Por José Joacir dos Santos
Quem não conhece a expressão “assim na terra como no céu”? Antes da Bíblia, ela já existia há séculos nas comunidades mesopotâmias. No budismo é muito fácil de se entender essa frase porque a natureza daquela filosofia de vida é usar o simbolismo didático, acessível, fácil de ser compreendido. Uma imagem vale por mil palavras. Quem não sabe nada sobre o budismo, tem muito o que aprender em uma viagem a Kathmandu, Nepal. Embora a religião majoritária no país seja, oficialmente, o hinduísmo, são os templos budistas e a tolerância religiosa reinante quem atrai turistas, essenciais para a vida econômica do país. Há um templo em cada esquina em Kathmandu, ricos em simbologia, cheios de estátuas, quadros e tankas. Foi lá que aprendi, ao vivo, sobre o significado visual dos multiplos braços de algumas entidades budistas e hinduístas. Há também a vantagem de você adquirir tankas retratando as entidades mais conhecidas.
Para o Oriente, o fato de uma entidade se apresentar com quadro braços não assusta porque essa cultura vem de milênios. É apenas um sinal de evolução espiritual. Geralmente as entidades exibem pelas mãos a simbologia de suas vidas, missões, conexões espirituais ou espiritualistas, isto é, dizem para que vieram. Tanto no budismo como o hinduismo e diversas seitas indianas, tibetana e asiáticas com mais de dois braços , demonstrando a capacitação de sua evolução espiritualO universo inteiro se comunica por símbolos. O símbolo pode nos guiar na conexão com os nossos corpos mental, emocional e espiritual. O médico Carl Jung revolucionou a simbologia ao definir o símbolo como entidade viva, que expressa conteúdos psíquicos do inconsciente coletivo. Infelizmente, evangélicos não têm esse conhecimento.

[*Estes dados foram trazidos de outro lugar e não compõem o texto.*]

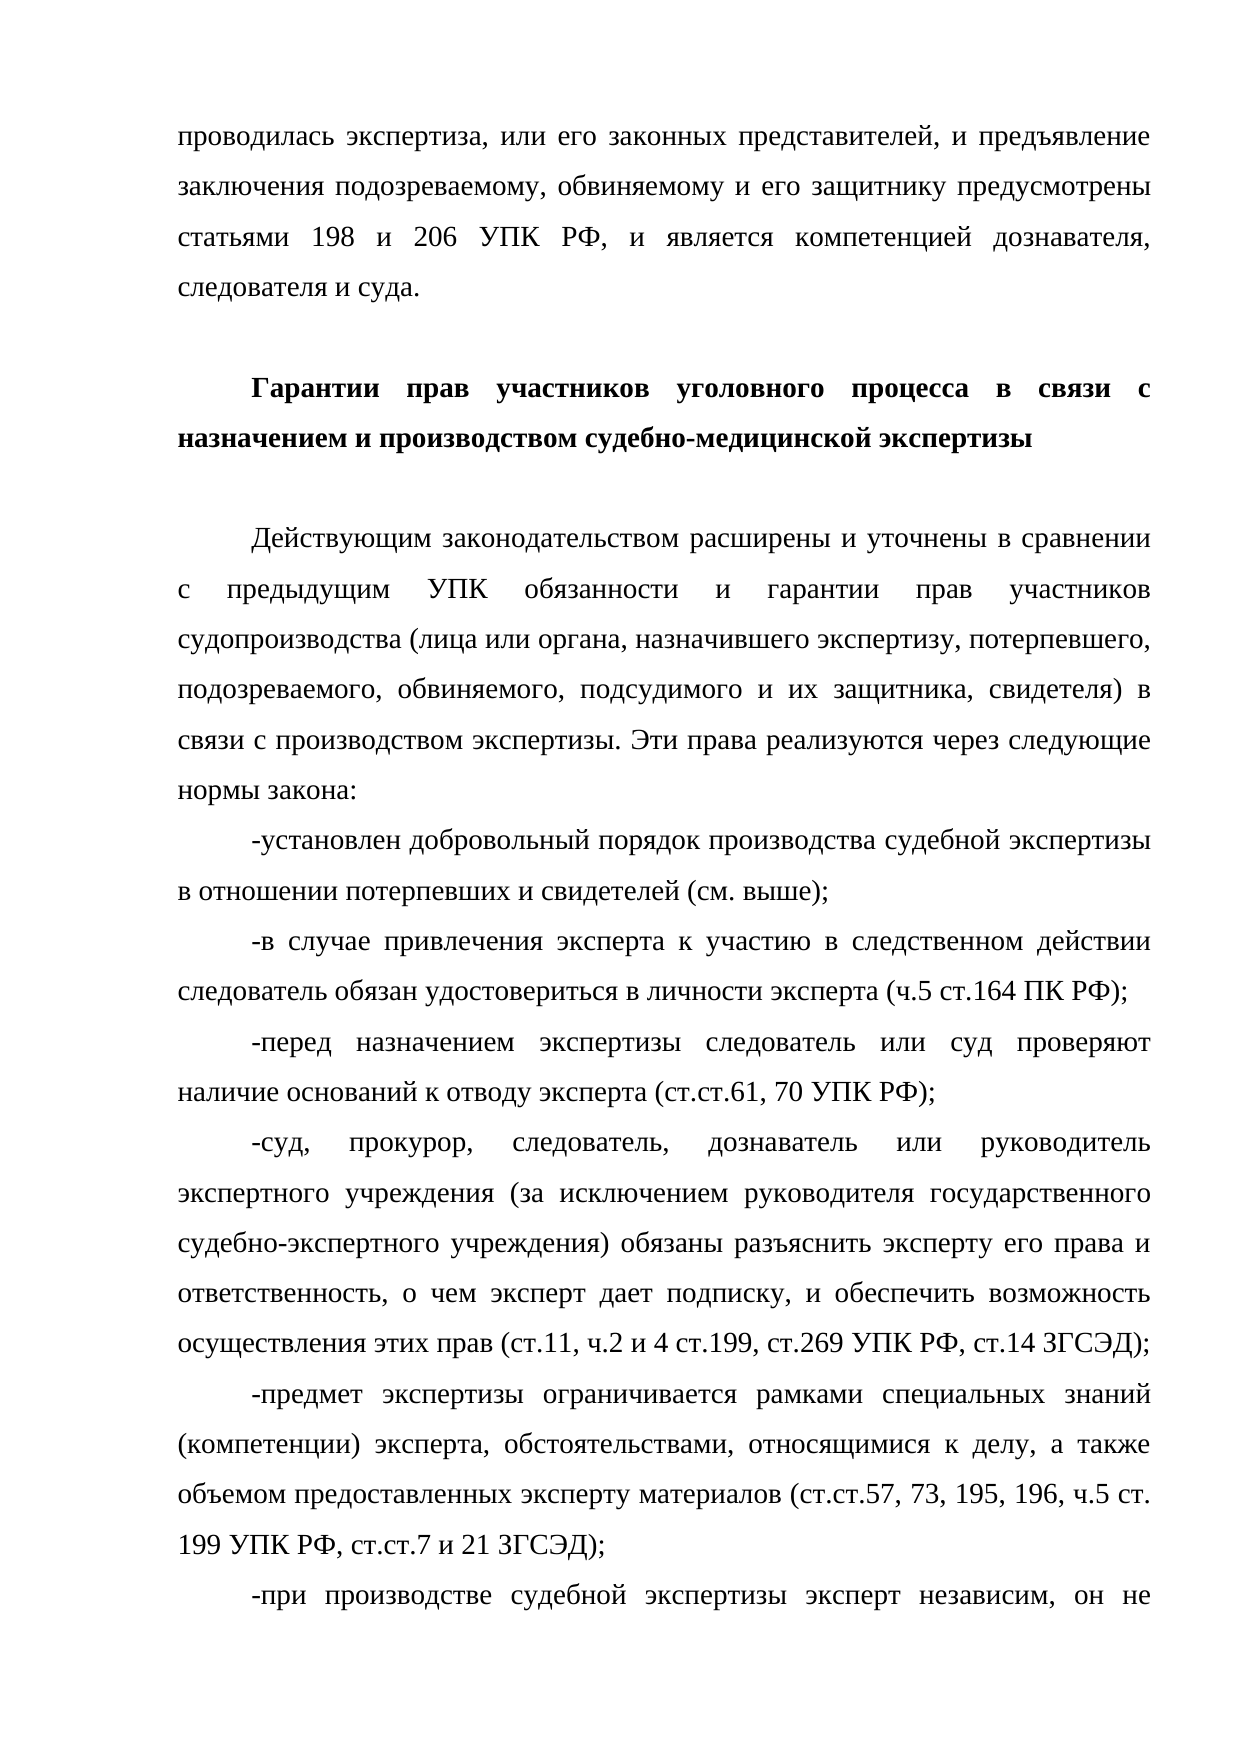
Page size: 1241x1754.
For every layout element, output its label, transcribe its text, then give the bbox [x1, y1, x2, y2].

text -в случае привлечения эксперта к участию в следственном действии следователь обязан удостовериться в личности эксперта (ч.5 ст.164 ПК РФ); [177, 923, 1152, 1007]
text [177, 1577, 1152, 1611]
text Гарантии прав участников уголовного процесса в связи с назначением и производством судебно-медицинской экспертизы [177, 370, 1152, 453]
text -установлен добровольный порядок производства судебной экспертизы в отношении потерпевших и свидетелей (см. выше); [177, 822, 1152, 906]
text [177, 118, 1152, 303]
text -суд, прокурор, следователь, дознаватель или руководитель экспертного учреждения (за исключением руководителя государственного судебно-экспертного учреждения) обязаны разъяснить эксперту его права и ответственность, о чем эксперт дает подписку, и обеспечить возможность осуществления этих прав (ст.11, ч.2 и 4 ст.199, ст.269 УПК РФ, ст.14 ЗГСЭД); [177, 1124, 1152, 1359]
text -перед назначением экспертизы следователь или суд проверяют наличие оснований к отводу эксперта (ст.ст.61, 70 УПК РФ); [177, 1024, 1152, 1108]
text Действующим законодательством расширены и уточнены в сравнении с предыдущим УПК обязанности и гарантии прав участников судопроизводства (лица или органа, назначившего экспертизу, потерпевшего, подозреваемого, обвиняемого, подсудимого и их защитника, свидетеля) в связи с производством экспертизы. Эти права реализуются через следующие нормы закона: [177, 521, 1152, 806]
text -предмет экспертизы ограничивается рамками специальных знаний (компетенции) эксперта, обстоятельствами, относящимися к делу, а также объемом предоставленных эксперту материалов (ст.ст.57, 73, 195, 196, ч.5 ст. 199 УПК РФ, ст.ст.7 и 21 ЗГСЭД); [177, 1376, 1152, 1560]
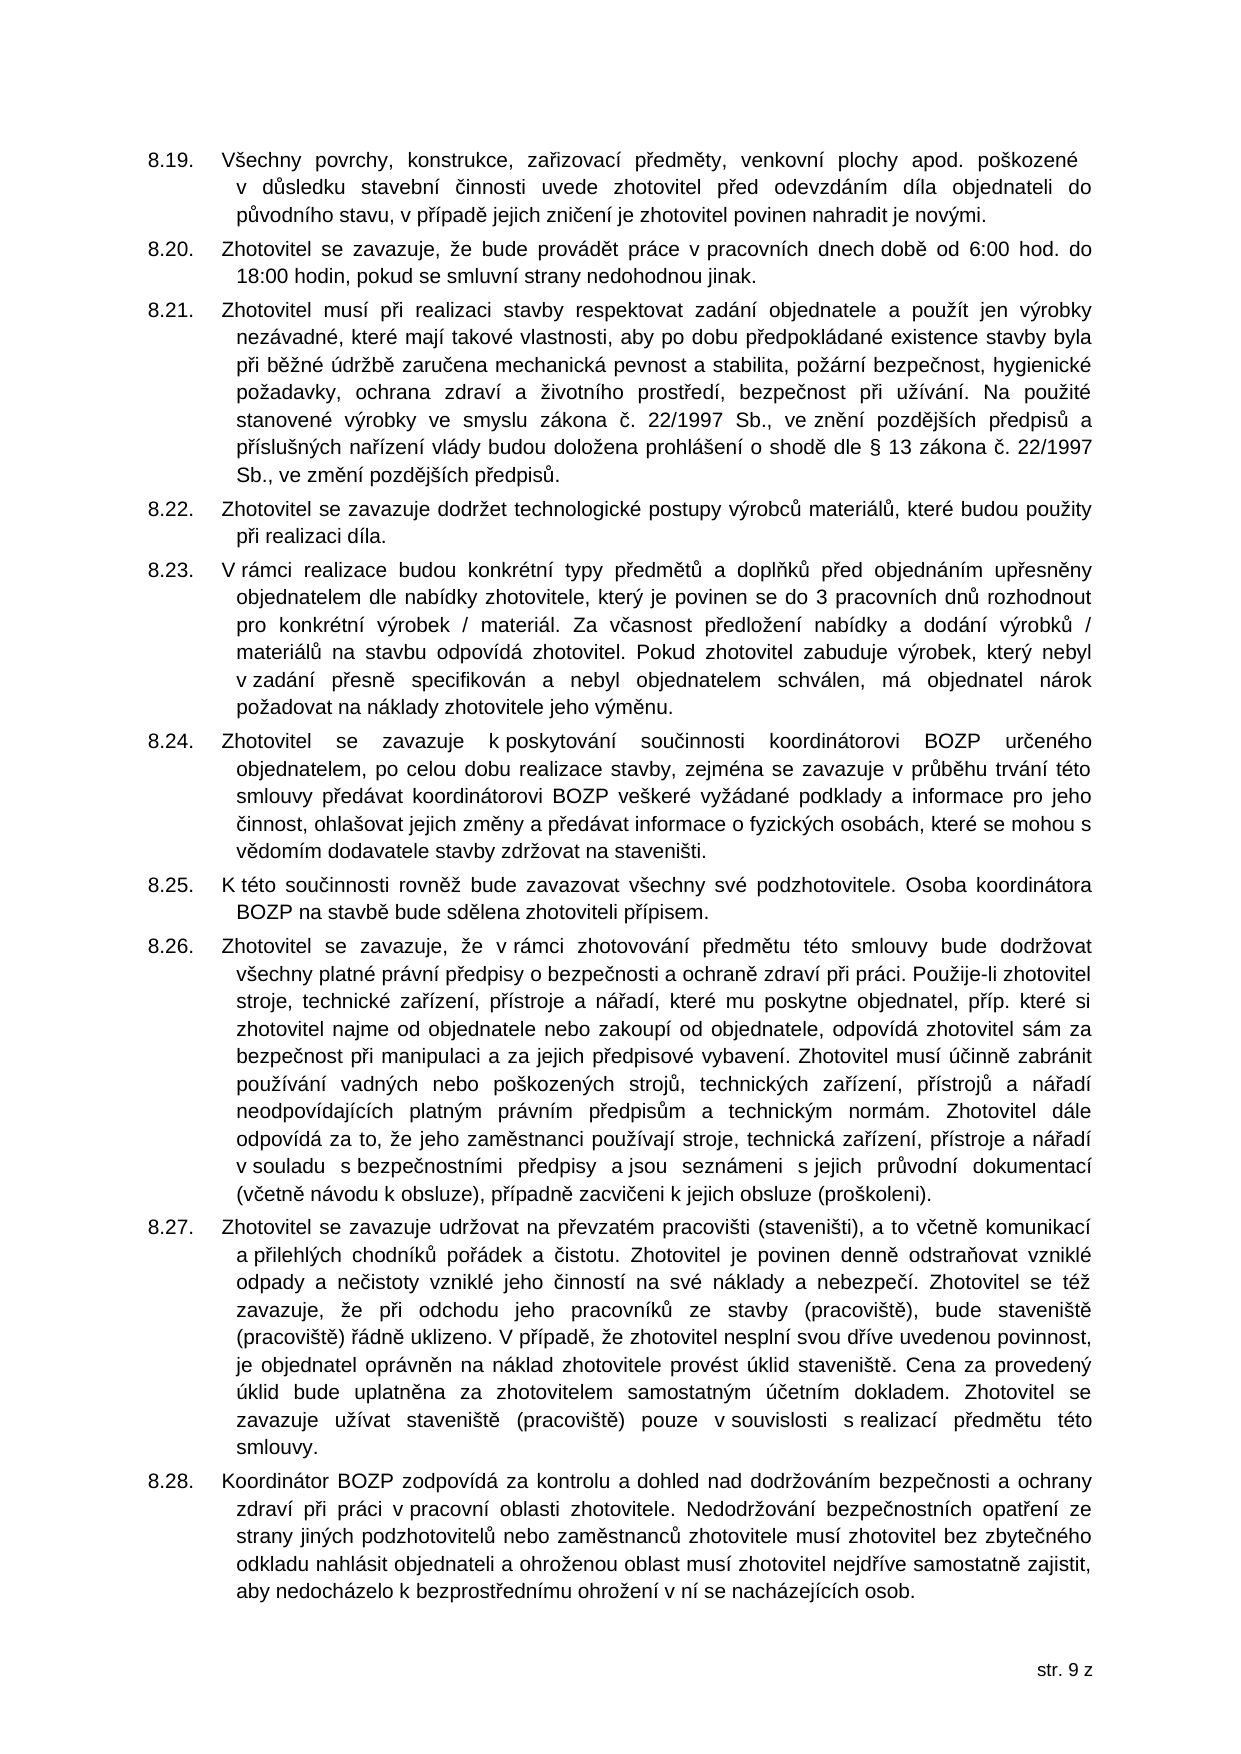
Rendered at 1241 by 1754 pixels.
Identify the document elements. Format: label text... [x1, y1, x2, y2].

text V rámci realizace budou konkrétní typy předmětů a doplňků před objednáním upřesněny objednatelem dle nabídky zhotovitele, který je povinen se do 3 pracovních dnů rozhodnout pro konkrétní výrobek / materiál. Za včasnost předložení nabídky a dodání výrobků / materiálů na stavbu odpovídá zhotovitel. Pokud zhotovitel zabuduje výrobek, který nebyl v zadání přesně specifikován a nebyl objednatelem schválen, má objednatel nárok požadovat na náklady zhotovitele jeho výměnu. [148, 558, 1093, 719]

Naqueles templos em Kathmandu visitei muitos templos, grandes e pequenos, independente da religião ou da seita para apreciar a mensagem das mãos de suas entidades. Quatro braços representam amor-bondade, compaixão, alegria empática e equanimidade. Demonstram o progresso espiritual que a entidade já alcançou na hierarquia universal e que usa nas suas atividades. Seis ou oito braços representam a maestria sobre os venenos da mente: ignorância/ilusão; ganância/apego; aversão/raiva. Esses venenos são alimentados por quatro pares de sentimentos/emoções opostos que escravisam a mente humana: Prazer – buscar obsessivamente a satisfação imediata; Dor – o medo paralisante do desconforto físico ou emocional; Ganho – o apego ao acúmulo de bens, dinheiro ou conquistas; Perda – o sofrimento e o desespero ao perder o que possui; Elogio – a dependência do reconhecimento e das palavras doces dos outros; Censura – a fúria ou depressão causada por críticas alheias; Fama – desejo de ser popular, importante ou bem-visto socialmente; Insignificância: – o pavor do esquecimento ou da rejeição social.
Dentro dessa filosofia aparece a entidade que materializa 1000 braços. O que ela quer dizer com isso é que atingiu o estágio do olho que tudo ver, o amor incondicional, a compaixão. A entidade é Kuan Yin ou Avalokiteshvara, que também exibe mil olhos. Na medida em que o tempo passa, Kuan Yin se torna conhecida em todos os quadrantes do mundo e das dimensões espiritualistas. Ela também atingiu ao nível de compaixão suficiente (onisciência e onipresença) para não pertencer a religião alguma, já que é venerada por muitas delas. Há outros seres nesse caminho e trabalham incansavelmente pelo planeta.
Entidades mais graduadas e evoluídas no mundo espiritual aparecem em vários lugares ao mesmo tempo e se mostram de acordo com a necessidade do lugar ou das pessoas daquela comunidade. Em 13 de maio de 1917, na vila de Fátima/Portugal, três crianças foram surpreendidas com a aparição de Nossa Senhora, que pedia ao povo que rezasse o terço para proteger Portugal e a Europa. Em 26 de outubro de 1917, o comunismo se instalou na Rússia, cobrando aquela área do mundo de sangue. Nossa Senhora se antecipou e avisou cinco meses antes e as crianças guardaram o segredo do que viria, mas pediram ao povo que rezassem. Assim, é preciso respeitar tudo aquilo que as entidades celestiais evoluídas querem que a gente perceba, veja e aja de acordo. Por que tudo está assim na terra como no céu. O que varia é a hierarquia e a graduação do olho de quem observa. Por que a Nossa Senhora de Fátima escolheu aparecer para crianças? Por causa da pureza, humildade e simplicidade delas! “Os corações livres de malícia facilitam a escuta e a fé”.